La cena era lo último que nos quedaba del día. Luego de la dosis final de medicamentos,
una mezcla de arroz con huevo y algo delicioso entre esa mezcolanza malhecha hacía que
la sazón se asociara con un manjar particular para uno. Los viejos aprendemos a valorar las
cosas pequeñas. Las luces se apagan luego del último bocado y cada quien para su
habitación, no sin antes ver la telenovela del momento en el televisor social rodeado de
sofás y mecedoras acogedoras de sueños finales. Más de uno se había quedado dormido
para siempre viendo «laberintos de amor», «a toda pasión», «camino a la felicidad» o
cualquier otra serie romántica del momento.
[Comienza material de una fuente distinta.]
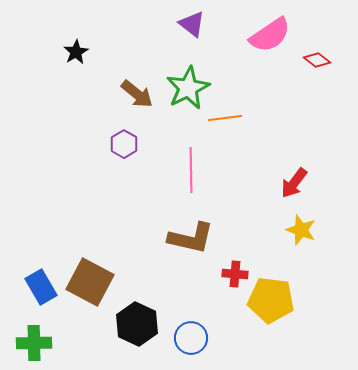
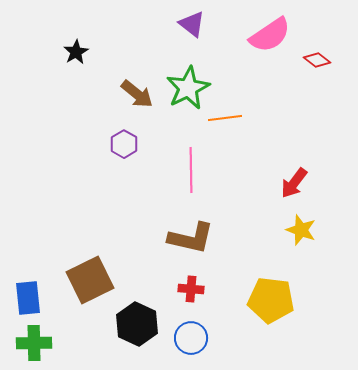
red cross: moved 44 px left, 15 px down
brown square: moved 2 px up; rotated 36 degrees clockwise
blue rectangle: moved 13 px left, 11 px down; rotated 24 degrees clockwise
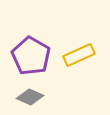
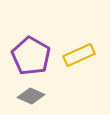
gray diamond: moved 1 px right, 1 px up
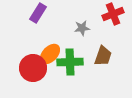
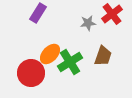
red cross: moved 1 px left; rotated 15 degrees counterclockwise
gray star: moved 6 px right, 5 px up
green cross: rotated 30 degrees counterclockwise
red circle: moved 2 px left, 5 px down
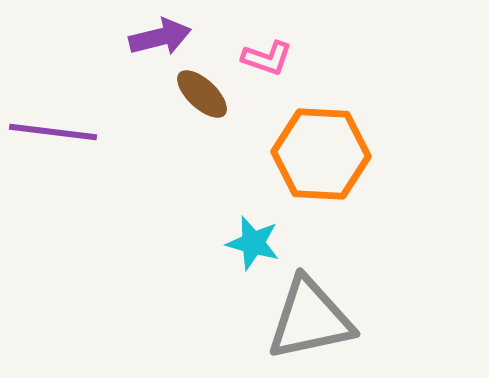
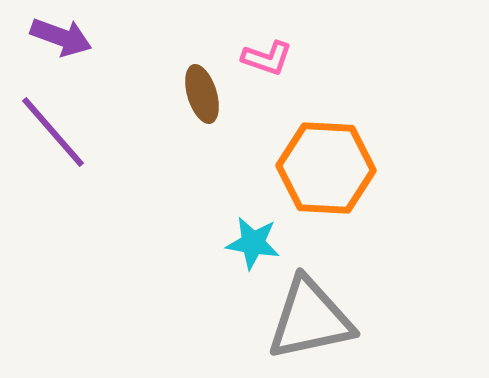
purple arrow: moved 99 px left; rotated 34 degrees clockwise
brown ellipse: rotated 30 degrees clockwise
purple line: rotated 42 degrees clockwise
orange hexagon: moved 5 px right, 14 px down
cyan star: rotated 6 degrees counterclockwise
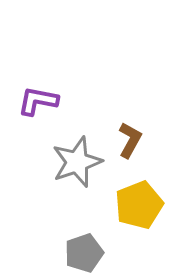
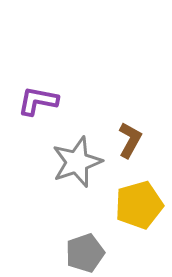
yellow pentagon: rotated 6 degrees clockwise
gray pentagon: moved 1 px right
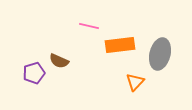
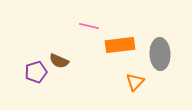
gray ellipse: rotated 16 degrees counterclockwise
purple pentagon: moved 2 px right, 1 px up
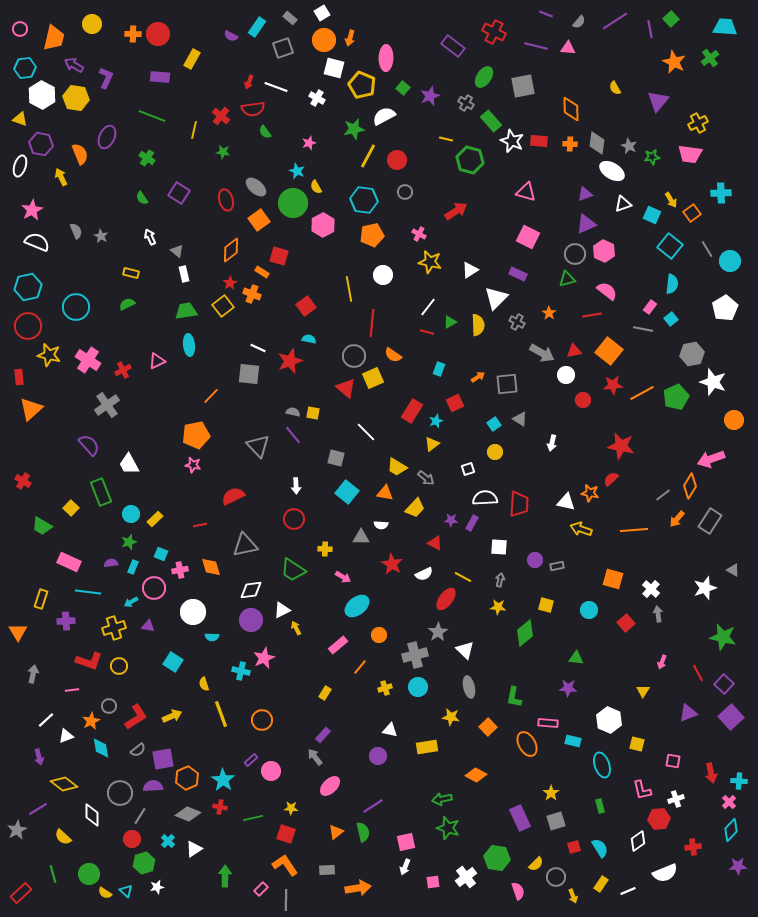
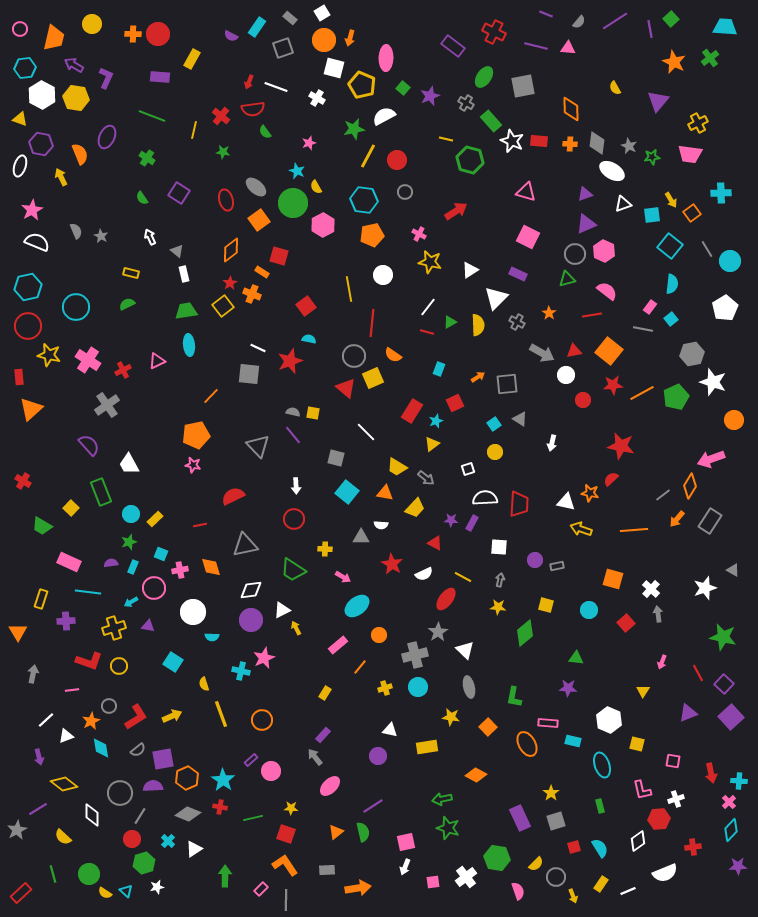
cyan square at (652, 215): rotated 30 degrees counterclockwise
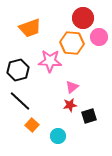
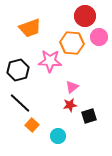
red circle: moved 2 px right, 2 px up
black line: moved 2 px down
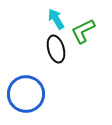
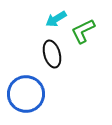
cyan arrow: rotated 90 degrees counterclockwise
black ellipse: moved 4 px left, 5 px down
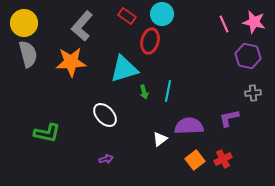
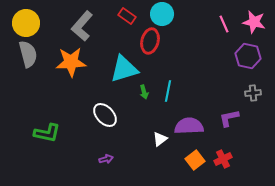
yellow circle: moved 2 px right
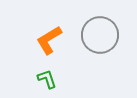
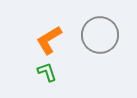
green L-shape: moved 7 px up
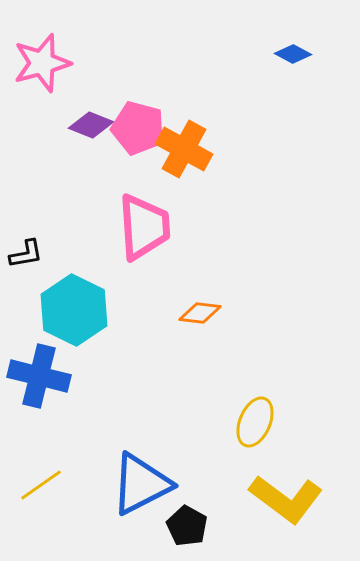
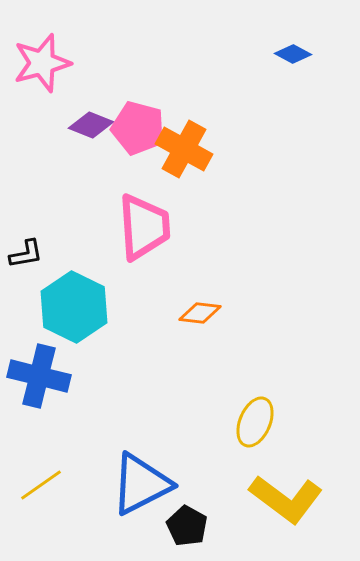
cyan hexagon: moved 3 px up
Muchos otros, no obstante, solo se quedaban
dormidos hasta el otro día, y para distinguir entre un para siempre y un hasta mañana, solo
bastaba con tomar el «bastón de la vida» ─ubicado siempre al lado del televisor─ y picar la
nariz del susodicho. Si se reacomodaba, todo bien. Si la nariz estaba acartonada, dura, y no
había movimiento alguno, había que llamar a una enfermera. Era terrible tomar el «bastón
de la vida», pero había que hacerlo.
Finalmente, a eso de las 8:30 p.m., los pocos que quedamos despiertos nos vamos a dormir
a nuestras respectivas camas. Es un suplicio reencontrarnos con la almohada. Llega un
momento en el cual ese pedazo acolchado ya no te pregunta nada, ni siquiera te juzga, y es
ahí cuando comprendes que tu vida está terminando. Dormir es una cosa terrible para
nosotros los viejos. No saber si vamos a despertar, no saber si nos levantaremos con menos
fuerzas, no saber si ese será nuestro último día, eso es espantoso. Pero por suerte yo aún
sigo despertando, y mientras no la cague, seguiré pensando en regar mi jardín con
constancia hasta que me lleguen los 78.